Однажды я застал Этельфлэд в южном форте, где она наблюдала за дюжиной датчан, явившихся на нас посмотреть. Я велел девочке возвращаться в деревню, и она сделала вид, что послушалась, но час спустя, когда датчане ушли, я нашел ее за стеной, в одном из укрытий с крышей из дерна.
— Я надеялась, что датчане придут сюда, — сказала она.
— Неужели ты хочешь, чтобы они забрали тебя с собой?
— Нет, я хотела посмотреть, как ты их убьешь.
То был один из редких дней, когда не шел дождь. Зеленые холмы озарял солнечный свет, а я сидел на стене и, вынув из выстланных овчиной ножен Вздох Змея, острил клинок на точильном камне. Этельфлэд тоже захотелось попробовать: она положила длинный клинок на колени и, сосредоточенно нахмурившись, стала водить камнем по мечу.
— Сколько датчан ты убил? — спросила она.
— Достаточно.
— Мама говорит, ты не любишь Иисуса.
— Мы все любим Иисуса, — уклончиво ответил я.
— Если ты любишь Иисуса, — серьезно сказала малышка, — то наверняка сможешь убить еще больше датчан. Что это? — поинтересовалась она, обнаружив глубокую царапину на лезвии.
— Здесь мой меч ударился о другой меч, — пояснил я.
Это случилось в Сиппанхамме во время моего поединка со Стеапой, когда его огромный клинок глубоко врезался в металл Вздоха Змея.
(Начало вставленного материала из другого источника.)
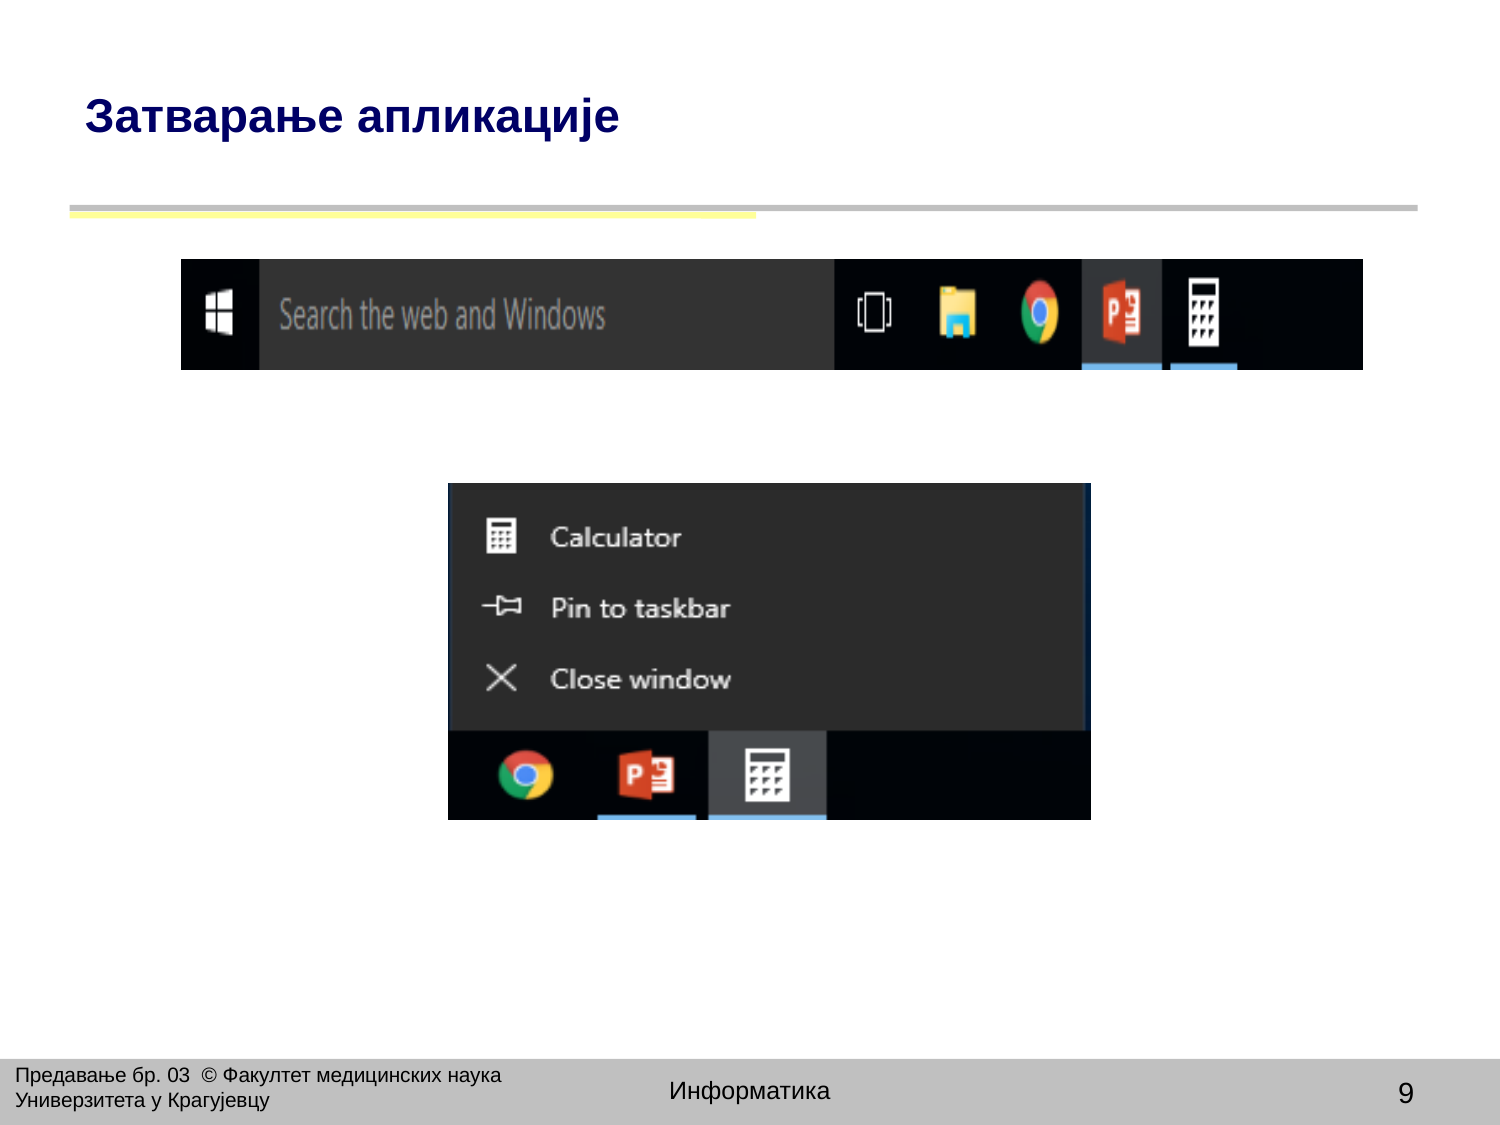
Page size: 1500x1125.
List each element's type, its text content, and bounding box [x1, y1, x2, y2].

slide_number 9 [1079, 1066, 1430, 1125]
picture [181, 259, 1364, 370]
footer Информатика [512, 1066, 988, 1125]
title Затварање апликације [69, 19, 1426, 208]
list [448, 483, 1091, 820]
slide_number Предавање бр. 03 © Факултет медицинских наука Универзитета у Крагујевцу [0, 1053, 614, 1108]
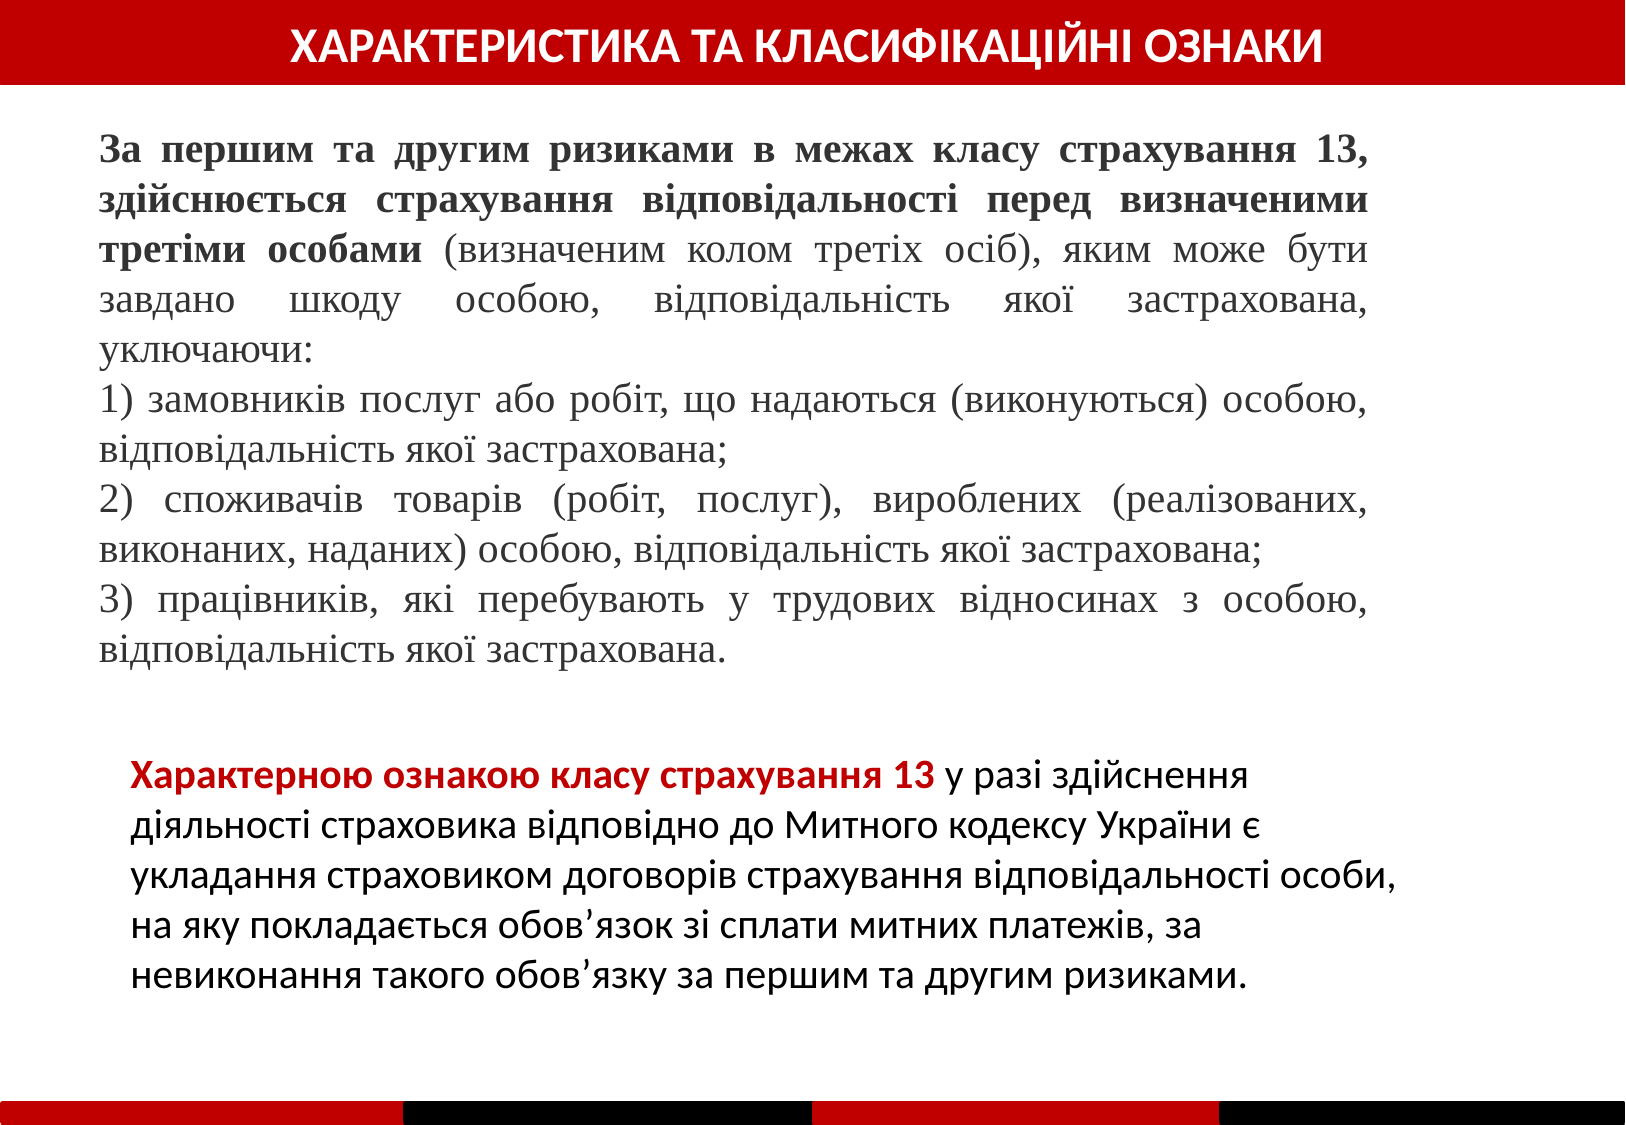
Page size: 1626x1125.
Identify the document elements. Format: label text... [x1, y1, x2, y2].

— Я это исправлю, — заявила девочка и стала увлеченно работать, пытаясь загладить края царапины. — Мама говорит, что Исеулт — аглэсвиф. — Она слегка запнулась на этом слове, но потом, все-таки ухитрившись выговорить его, торжествующе улыбнулась.
Я ничего не ответил. Аглэсвиф — так назывался демон, чудовище.
— И епископ говорит то же самое, — с серьезным видом продолжала Этельфлэд. — Мне не нравится епископ.
— Вот как? А почему?
— У него слюни текут.
Она попыталась продемонстрировать, как именно, но при этом умудрилась плюнуть на Вздох Змея и стала вытирать клинок. А затем поинтересовалась:
— Так Исеулт и вправду аглэсвиф?
— Конечно нет. Она вылечила Эдуарда.
— Это сделал Иисус, а еще Иисус послал мне маленькую сестричку.
Девочка нахмурилась, потому что все ее усилия загладить царапину на клинке Вздоха Змея оказались тщетными.
— Исеулт — хорошая женщина, — сказал я.
— Она учится читать. А я уже умею читать.
— Правда?
— Ну, почти. Если Исеулт будет читать, она сможет стать христианкой. А мне бы хотелось быть аглэсвифом.
— Вот как? — удивился я. — Интересно почему?
Вместо ответа Этельфлэд зарычала на меня и согнула пальчики, изображая когти. Потом засмеялась.